Australia has decided to block foreign citizens coming from South Korea from entering the country in another negative turn of events for global travel.
The hope is that keeping citizens from China, Iran and South Korea out of Australia will mean Australia's outbreak is smaller.
Passengers from Italy will also be subject to more stringent health assessments, they will also face questions from quarantine officials.
Media are also reporting that Australia may decide to implement more travel bans or screening with European nations.
Australian officials are still encouraging people not to panic buy and that they should continue living normally. Toilet paper is now being rationed at Coles Group Limited (ASX: COL) and Woolworths Group Ltd (ASX: WOW) supermarkets. And other non-perishable food is fast flying off the shelves.
Australian travel shares were mixed on the news. Australia has a connection with South Korea, but it's not the same as the link with China.
The Webjet Limited (ASX: WEB) share price ended slightly down. The Corporate Travel Management Ltd (ASX: CTD) share price dropped another 6.5%. The Sydney Airport Holdings Pty Ltd (ASX: SYD) share price fell 1.7%.

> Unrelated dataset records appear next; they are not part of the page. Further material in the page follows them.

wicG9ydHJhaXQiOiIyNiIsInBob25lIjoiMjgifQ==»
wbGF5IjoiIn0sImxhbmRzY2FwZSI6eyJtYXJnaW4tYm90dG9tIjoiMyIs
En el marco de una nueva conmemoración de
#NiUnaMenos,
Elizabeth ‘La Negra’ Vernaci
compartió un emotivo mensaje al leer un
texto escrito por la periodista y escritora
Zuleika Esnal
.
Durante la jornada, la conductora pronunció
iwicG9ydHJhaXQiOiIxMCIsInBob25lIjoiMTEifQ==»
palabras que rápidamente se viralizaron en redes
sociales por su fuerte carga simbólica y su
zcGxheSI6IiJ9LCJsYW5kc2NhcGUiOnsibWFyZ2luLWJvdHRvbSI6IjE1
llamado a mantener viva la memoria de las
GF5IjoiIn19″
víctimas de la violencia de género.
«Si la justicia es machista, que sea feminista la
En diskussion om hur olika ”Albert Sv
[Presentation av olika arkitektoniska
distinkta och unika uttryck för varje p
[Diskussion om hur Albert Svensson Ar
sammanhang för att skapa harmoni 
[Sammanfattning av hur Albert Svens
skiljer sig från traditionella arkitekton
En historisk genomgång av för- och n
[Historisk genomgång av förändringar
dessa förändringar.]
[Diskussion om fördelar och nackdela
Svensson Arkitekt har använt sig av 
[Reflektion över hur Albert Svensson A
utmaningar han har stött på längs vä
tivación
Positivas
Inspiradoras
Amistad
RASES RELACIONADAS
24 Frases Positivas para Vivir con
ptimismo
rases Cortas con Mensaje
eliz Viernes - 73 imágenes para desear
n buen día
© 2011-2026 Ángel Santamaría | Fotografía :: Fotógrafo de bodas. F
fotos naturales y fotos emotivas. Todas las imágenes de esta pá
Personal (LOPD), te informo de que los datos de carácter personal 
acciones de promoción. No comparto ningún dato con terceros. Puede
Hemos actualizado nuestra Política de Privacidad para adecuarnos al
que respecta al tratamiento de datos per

In Sydney Airport's January 2020 passenger update, it showed that South Korea was the seventh highest nationality travelling through Sydney Airport. So, no South Korea passengers may mean a noticeable hit to Sydney Airport's total passengers and earnings.
Foolish takeaway
The share returns are one thing (and uncertain), but the human effects of the coronavirus are having an effect and it seems it will continue to spread for some time.